**Stated exercise:** Rewrite the lines below, putting "camera" wherever "pose" appears and changing nothing else.

**Given entries:**
• • •
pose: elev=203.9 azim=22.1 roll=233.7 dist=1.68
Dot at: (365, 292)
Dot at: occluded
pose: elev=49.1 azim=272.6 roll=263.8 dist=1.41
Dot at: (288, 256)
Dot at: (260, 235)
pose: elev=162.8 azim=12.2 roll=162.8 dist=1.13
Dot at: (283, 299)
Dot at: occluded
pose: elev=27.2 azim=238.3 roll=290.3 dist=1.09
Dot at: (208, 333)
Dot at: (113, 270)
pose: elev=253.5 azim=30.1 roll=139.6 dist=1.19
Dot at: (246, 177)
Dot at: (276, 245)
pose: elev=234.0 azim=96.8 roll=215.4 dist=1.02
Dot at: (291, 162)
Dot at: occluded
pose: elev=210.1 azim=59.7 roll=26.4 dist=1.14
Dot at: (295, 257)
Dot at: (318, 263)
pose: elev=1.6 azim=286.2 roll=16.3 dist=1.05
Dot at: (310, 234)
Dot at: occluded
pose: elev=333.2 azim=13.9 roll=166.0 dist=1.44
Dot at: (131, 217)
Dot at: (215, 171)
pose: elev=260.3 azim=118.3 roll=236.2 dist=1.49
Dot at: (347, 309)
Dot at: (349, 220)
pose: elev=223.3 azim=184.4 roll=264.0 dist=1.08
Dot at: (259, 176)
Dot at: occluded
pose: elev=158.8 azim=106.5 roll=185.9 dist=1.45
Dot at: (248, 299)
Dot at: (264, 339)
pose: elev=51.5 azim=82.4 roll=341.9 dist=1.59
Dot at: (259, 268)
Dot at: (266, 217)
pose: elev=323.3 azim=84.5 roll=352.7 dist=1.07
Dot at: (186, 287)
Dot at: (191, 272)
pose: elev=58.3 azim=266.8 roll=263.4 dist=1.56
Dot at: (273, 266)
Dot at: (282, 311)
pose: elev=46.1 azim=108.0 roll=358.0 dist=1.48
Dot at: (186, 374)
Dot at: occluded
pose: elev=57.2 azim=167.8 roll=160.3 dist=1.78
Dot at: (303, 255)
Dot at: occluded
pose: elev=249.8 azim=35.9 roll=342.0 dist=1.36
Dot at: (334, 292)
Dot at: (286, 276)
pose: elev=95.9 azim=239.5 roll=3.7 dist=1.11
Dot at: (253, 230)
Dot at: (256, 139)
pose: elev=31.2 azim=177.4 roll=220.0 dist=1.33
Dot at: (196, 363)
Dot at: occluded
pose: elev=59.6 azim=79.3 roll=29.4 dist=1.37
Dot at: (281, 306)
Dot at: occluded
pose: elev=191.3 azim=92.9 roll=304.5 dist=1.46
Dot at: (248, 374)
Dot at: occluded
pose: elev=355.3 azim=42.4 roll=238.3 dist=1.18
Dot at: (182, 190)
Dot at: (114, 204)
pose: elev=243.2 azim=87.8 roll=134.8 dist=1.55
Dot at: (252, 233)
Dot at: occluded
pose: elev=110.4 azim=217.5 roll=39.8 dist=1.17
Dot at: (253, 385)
• • •
**The answer:**
camera: elev=203.9 azim=22.1 roll=233.7 dist=1.68
Dot at: (365, 292)
Dot at: occluded
camera: elev=49.1 azim=272.6 roll=263.8 dist=1.41
Dot at: (288, 256)
Dot at: (260, 235)
camera: elev=162.8 azim=12.2 roll=162.8 dist=1.13
Dot at: (283, 299)
Dot at: occluded
camera: elev=27.2 azim=238.3 roll=290.3 dist=1.09
Dot at: (208, 333)
Dot at: (113, 270)
camera: elev=253.5 azim=30.1 roll=139.6 dist=1.19
Dot at: (246, 177)
Dot at: (276, 245)
camera: elev=234.0 azim=96.8 roll=215.4 dist=1.02
Dot at: (291, 162)
Dot at: occluded
camera: elev=210.1 azim=59.7 roll=26.4 dist=1.14
Dot at: (295, 257)
Dot at: (318, 263)
camera: elev=1.6 azim=286.2 roll=16.3 dist=1.05
Dot at: (310, 234)
Dot at: occluded
camera: elev=333.2 azim=13.9 roll=166.0 dist=1.44
Dot at: (131, 217)
Dot at: (215, 171)
camera: elev=260.3 azim=118.3 roll=236.2 dist=1.49
Dot at: (347, 309)
Dot at: (349, 220)
camera: elev=223.3 azim=184.4 roll=264.0 dist=1.08
Dot at: (259, 176)
Dot at: occluded
camera: elev=158.8 azim=106.5 roll=185.9 dist=1.45
Dot at: (248, 299)
Dot at: (264, 339)
camera: elev=51.5 azim=82.4 roll=341.9 dist=1.59
Dot at: (259, 268)
Dot at: (266, 217)
camera: elev=323.3 azim=84.5 roll=352.7 dist=1.07
Dot at: (186, 287)
Dot at: (191, 272)
camera: elev=58.3 azim=266.8 roll=263.4 dist=1.56
Dot at: (273, 266)
Dot at: (282, 311)
camera: elev=46.1 azim=108.0 roll=358.0 dist=1.48
Dot at: (186, 374)
Dot at: occluded
camera: elev=57.2 azim=167.8 roll=160.3 dist=1.78
Dot at: (303, 255)
Dot at: occluded
camera: elev=249.8 azim=35.9 roll=342.0 dist=1.36
Dot at: (334, 292)
Dot at: (286, 276)
camera: elev=95.9 azim=239.5 roll=3.7 dist=1.11
Dot at: (253, 230)
Dot at: (256, 139)
camera: elev=31.2 azim=177.4 roll=220.0 dist=1.33
Dot at: (196, 363)
Dot at: occluded
camera: elev=59.6 azim=79.3 roll=29.4 dist=1.37
Dot at: (281, 306)
Dot at: occluded
camera: elev=191.3 azim=92.9 roll=304.5 dist=1.46
Dot at: (248, 374)
Dot at: occluded
camera: elev=355.3 azim=42.4 roll=238.3 dist=1.18
Dot at: (182, 190)
Dot at: (114, 204)
camera: elev=243.2 azim=87.8 roll=134.8 dist=1.55
Dot at: (252, 233)
Dot at: occluded
camera: elev=110.4 azim=217.5 roll=39.8 dist=1.17
Dot at: (253, 385)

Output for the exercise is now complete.